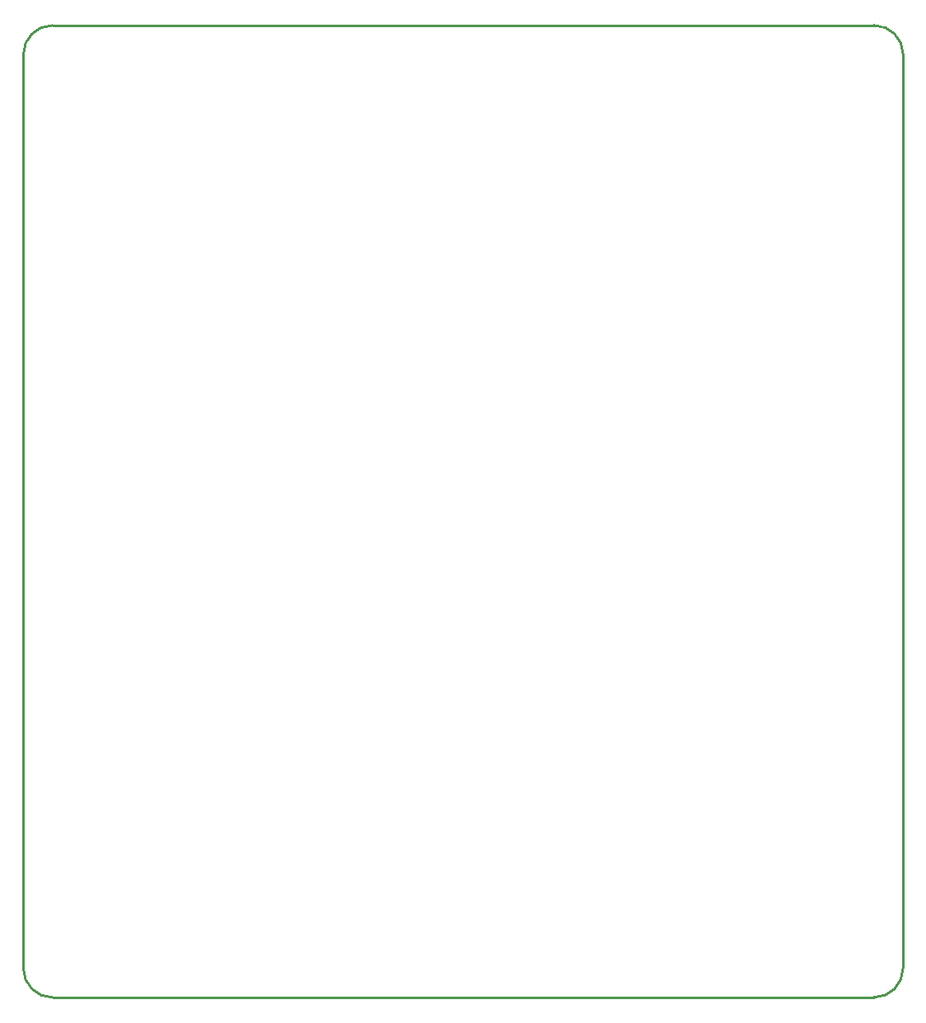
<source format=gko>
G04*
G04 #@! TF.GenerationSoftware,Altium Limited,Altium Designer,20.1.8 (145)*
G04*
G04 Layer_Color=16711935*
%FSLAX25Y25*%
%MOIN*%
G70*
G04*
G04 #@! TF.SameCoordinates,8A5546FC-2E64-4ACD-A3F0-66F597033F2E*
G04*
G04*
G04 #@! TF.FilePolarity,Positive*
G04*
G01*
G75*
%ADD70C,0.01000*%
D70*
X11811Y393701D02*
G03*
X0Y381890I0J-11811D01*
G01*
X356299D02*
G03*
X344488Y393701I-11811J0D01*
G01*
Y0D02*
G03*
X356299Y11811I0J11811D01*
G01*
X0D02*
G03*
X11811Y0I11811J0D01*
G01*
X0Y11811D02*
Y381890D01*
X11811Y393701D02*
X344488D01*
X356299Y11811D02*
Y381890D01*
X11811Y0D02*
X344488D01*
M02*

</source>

__To do__. Give the records again exactly as they stand, so that only the pictures are missing.

__Output for this exercise__.
<source format=gko>
G04*
G04 #@! TF.GenerationSoftware,Altium Limited,Altium Designer,20.1.8 (145)*
G04*
G04 Layer_Color=16711935*
%FSLAX25Y25*%
%MOIN*%
G70*
G04*
G04 #@! TF.SameCoordinates,8A5546FC-2E64-4ACD-A3F0-66F597033F2E*
G04*
G04*
G04 #@! TF.FilePolarity,Positive*
G04*
G01*
G75*
%ADD70C,0.01000*%
D70*
X11811Y393701D02*
G03*
X0Y381890I0J-11811D01*
G01*
X356299D02*
G03*
X344488Y393701I-11811J0D01*
G01*
Y0D02*
G03*
X356299Y11811I0J11811D01*
G01*
X0D02*
G03*
X11811Y0I11811J0D01*
G01*
X0Y11811D02*
Y381890D01*
X11811Y393701D02*
X344488D01*
X356299Y11811D02*
Y381890D01*
X11811Y0D02*
X344488D01*
M02*

</source>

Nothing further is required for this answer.